There are many options for comfortable seating at Ironside, the new bar in the lobby of the Portland Regency. Photo by Angie Bryan

I love a good hotel bar, so I was delighted to hear that Portland’s Regency Hotel – already home to one of my favorite watering holes, The Armory – had opened a brand-new bar as part of the hotel’s lobby renovation.

As you may know, the Regency used to be an actual armory, hence the name of its other bar. The armory was built in 1895, which is why the Regency’s restaurant is called Eighteen95. The armory supplied the U.S.S. Constitution, whose nickname was Old Ironsides, so the name of the new bar is simply Ironside.

Walking into Ironside is like entering a spacious living room with multiple options for comfortable seating. There are only four seats at the actual bar, which I was thrilled to see had purse hooks underneath, but plenty of room for larger groups elsewhere in the bar.

Ironside is a whiskey bar, and food and beverage director Michael Silver carefully curated the selection of around 150 highly-sought-after whiskeys, making sure that there were only two or three options that overlapped with The Armory’s whiskey menu. Silver is partial to tequila (how could he not be, given his last name?), so there are also a few tequilas on the menu, and – recognizing that some people are not whiskey fans – some of their cocktails are not whiskey-based. In addition, Ironside sells four wines by the glass for $13-$17.

Ironside’s Boulvardier is made with Basil Hayden dark rye. Photo by Angie Bryan

Speaking of cocktails, Ironside has eight $13 options, primarily classics, including an Old Fashioned (albeit a smoked maple one), a Negroni, a Vesper and a Manhattan. I was also pleased to see one of my favorite Mexican cocktails, the Paloma, on the menu. I decided to go with a different favorite of mine, the Boulvardier (also known as the Boulevardier), a Negroni (equal parts of gin, Campari and sweet vermouth) made with bourbon or rye instead of gin. Ironside’s Boulvardier uses Basil Hayden dark rye, and the result is magnificent, especially when served in such gorgeous glassware.

My drinking companion ordered a High West double rye, and we settled in to chat with Silver and bartender/bourbon steward Liz Pelletier. Silver, who came to the Regency from California, also lived in Utah for a while, where he became a fan of High West, a ski-in gastro-distillery in Park City. He also particularly enjoys Colonel E.H. Taylor bourbon out of Buffalo Trace Distillery in Kentucky. “I have a lot of respect for the Colonel,” chimed in Pelletier.

Speaking of Buffalo Trace, one of Ironside’s prize possessions is a show-stopping bottle of its Double Eagle Very Rare 20-year-old bourbon, one of only three bottles in Maine. The bottle has a Baccarat crystal eagle inside it and another as the stopper. It costs $400 an ounce, so it’s not surprising that Ironside has sold it only once. The purchase involved a husband-and-wife discussion over whether or not to buy it; the husband won.
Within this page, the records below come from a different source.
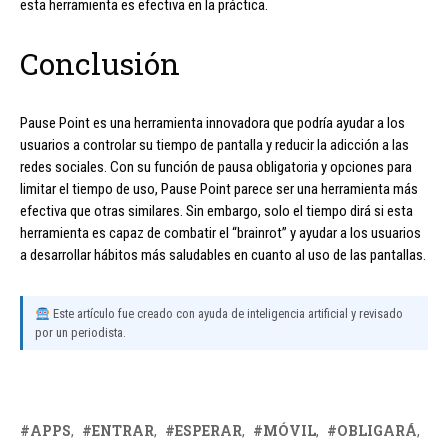
esta herramienta es efectiva en la práctica.
Conclusión
Pause Point es una herramienta innovadora que podría ayudar a los
usuarios a controlar su tiempo de pantalla y reducir la adicción a las
redes sociales. Con su función de pausa obligatoria y opciones para
limitar el tiempo de uso, Pause Point parece ser una herramienta más
efectiva que otras similares. Sin embargo, solo el tiempo dirá si esta
herramienta es capaz de combatir el “brainrot” y ayudar a los usuarios
a desarrollar hábitos más saludables en cuanto al uso de las pantallas.
Este artículo fue creado con ayuda de inteligencia artificial y revisado
por un periodista.
APPS
ENTRAR
ESPERAR
MÓVIL
OBLIGARÁ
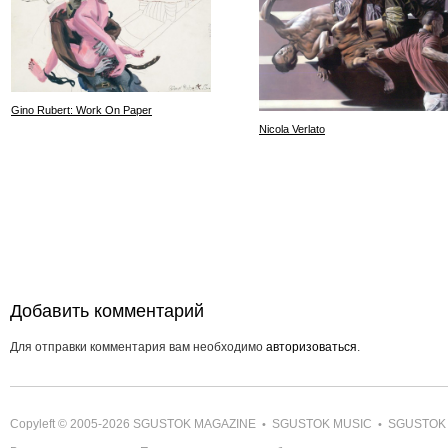
Gino Rubert: Work On Paper
Nicola Verlato
Добавить комментарий
Для отправки комментария вам необходимо
авторизоваться
.
Copyleft © 2005-2026
SGUSTOK MAGAZINE
SGUSTOK MUSIC
SGUSTOK
•
•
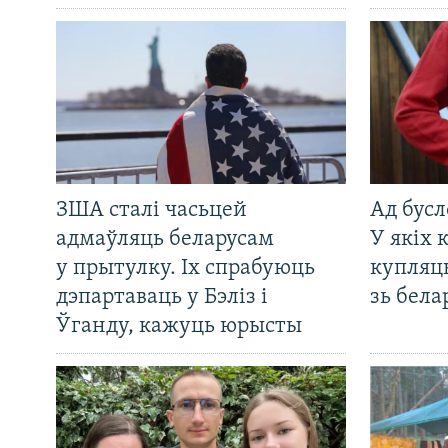
ЗША сталі часьцей
Ад бусл
адмаўляць беларусам
У якіх 
у прытулку. Іх спрабуюць
купляц
дэпартаваць у Бэліз і
зь бела
Ўганду, кажуць юрысты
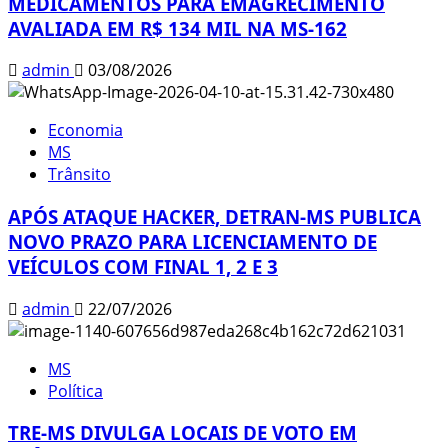
MEDICAMENTOS PARA EMAGRECIMENTO
AVALIADA EM R$ 134 MIL NA MS-162
admin
03/08/2026
Economia
MS
Trânsito
APÓS ATAQUE HACKER, DETRAN-MS PUBLICA
NOVO PRAZO PARA LICENCIAMENTO DE
VEÍCULOS COM FINAL 1, 2 E 3
admin
22/07/2026
MS
Política
TRE-MS DIVULGA LOCAIS DE VOTO EM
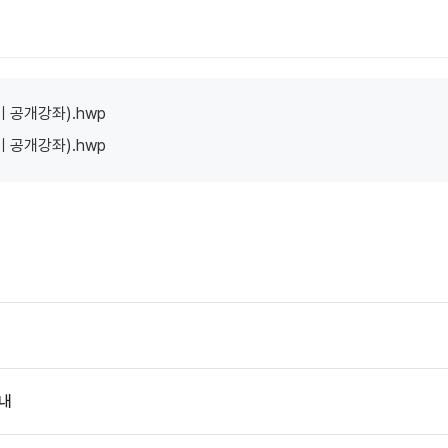
기기사용/분석의뢰
직접사용/조작대행
분석의뢰
유전체 분석
 공개강좌).hwp
이용안내
 공개강좌).hwp
기기사용절차
층별안내
찾아오시는 길
기기
교육/세미나
실험실습
세미나
공개강좌
신청확인
커뮤니티
공지사항
채용정보
Q&A
자료실
설문조사
내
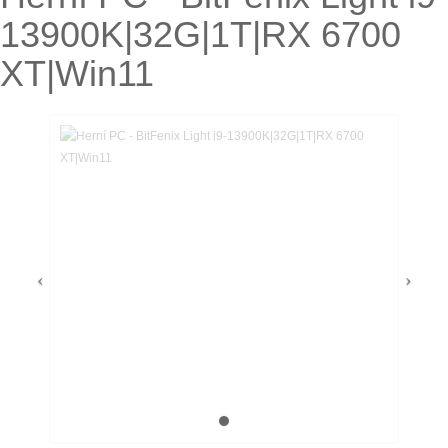
13900K|32G|1T|RX 6700
XT|Win11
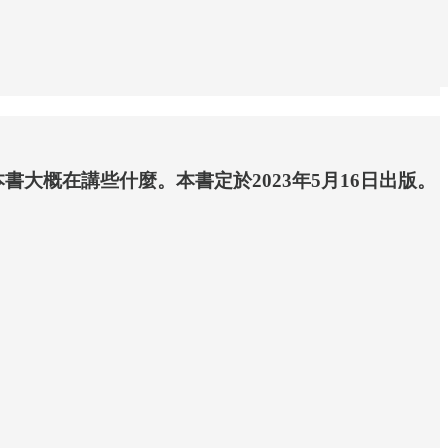
大概在講些什麼。本書定於2023年5月16日出版。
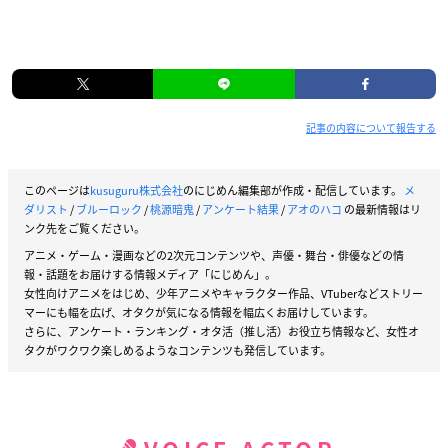
記事の内容について報告する
このページは
kusuguru株式会社
のにじめん編集部が作成・配信しています。
メ
ダリスト
/
ブルーロック
/
桃源暗鬼
/
アンケート結果
/
アオのハコ
の最新情報はリ
ンク先をご覧ください。
アニメ・ゲーム・漫画などの2次元コンテンツや、声優・舞台・俳優などの情
報・話題をお届けする情報メディア「にじめん」。
女性向けアニメをはじめ、少年アニメやキャラクター作品、VTuberなどストリー
マーにも幅を広げ、オタクが気になる情報を幅広くお届けしています。
さらに、アンケート・ランキング・オタ活（推し活）お役立ち情報など、女性オ
タクがワクワク楽しめるようなコンテンツも発信しています。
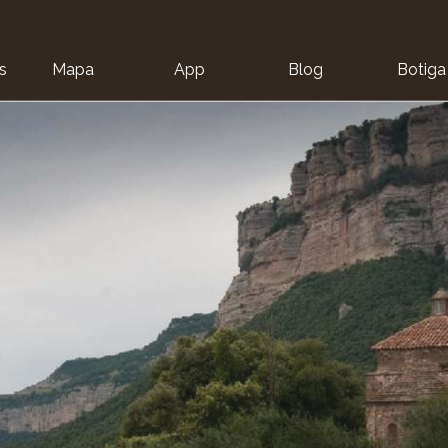
s
Mapa
App
Blog
Botiga
ion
Most Ironside customers, however, are looking for something more affordable and will relish thumbing through the multi-page menu of Scotch, Irish, Canadian, Japanese, Taiwanese and American whiskeys. For people who can’t decide, Ironside offers a $20 Rocky Mountain High flight, a $32 Scotch flight, a $38 Tour of Japan flight, a $45 Art of the Blend flight and a $66 Bucket List flight featuring Kentucky Owl rye, Van Winkle special reserve, Elijah Craig single barrel, and Angel’s Envy 2020 cask strength bourbon.

Many customers use Ironside as either a pre- or post-dinner stop, but the bar does have a small food menu with four small plate options under $15 and six dessert options under $9. Operating hours for the bar, which opened in October, were 4-9 p.m. Thursday through Saturday as of last week but may change alongside pandemic restrictions, so check the latest by calling the hotel at 207-774-4200.

Angie Bryan is a former diplomat who is enjoying getting acquainted with her new home in Portland, one cocktail at a time.